By Haley Edmonson
Sitting down for the girls writing circle that I help lead every Monday up at Rothenberg, the energy is soaring as my kids greet me and find their name tags. Fighting over who gets to sit next to me and talking about the drama from their day at school, they bring a big smile to my face as they always find something to compliment me on. The whole goal of the circle is to give the fourth to sixth grade girls in the after school program at Rothenberg a safe space to talk about challenges but also to lift up one another. I always leave surprised with their maturity and kindness for their age as somehow they always find a way to make me feel safe and lift me up as well.
But my positive outlook is not one commonly upheld within the community nor would the state of Ohio or Department of Education would reciprocate. Rothenberg has recently received yet another “F” on the state’s education report card, deemed solely on state test scores. Printed boldly on the Ohio Department of Education’s website are the words “Great things are happening in Ohio schools!” yet the blaring red letter grade on the school overview’s page makes that statement hard to believe. The report card has now set the tone for the school year and Principal Alena Smith’s first year as the head of the school.

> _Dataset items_
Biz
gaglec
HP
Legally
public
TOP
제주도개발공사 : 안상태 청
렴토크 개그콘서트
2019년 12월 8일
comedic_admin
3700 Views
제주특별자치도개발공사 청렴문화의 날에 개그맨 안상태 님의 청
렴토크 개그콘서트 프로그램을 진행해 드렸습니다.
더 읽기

> _Problem description_
Please write out the piece about the Rothenberg writing circle between "By Haley Edmonson" and "up as well.", inclusive, swapping "Monday" for "Tuesday".

> _Your solution_
By Haley Edmonson
Sitting down for the girls writing circle that I help lead every Tuesday up at Rothenberg, the energy is soaring as my kids greet me and find their name tags. Fighting over who gets to sit next to me and talking about the drama from their day at school, they bring a big smile to my face as they always find something to compliment me on. The whole goal of the circle is to give the fourth to sixth grade girls in the after school program at Rothenberg a safe space to talk about challenges but also to lift up one another. I always leave surprised with their maturity and kindness for their age as somehow they always find a way to make me feel safe and lift me up as well.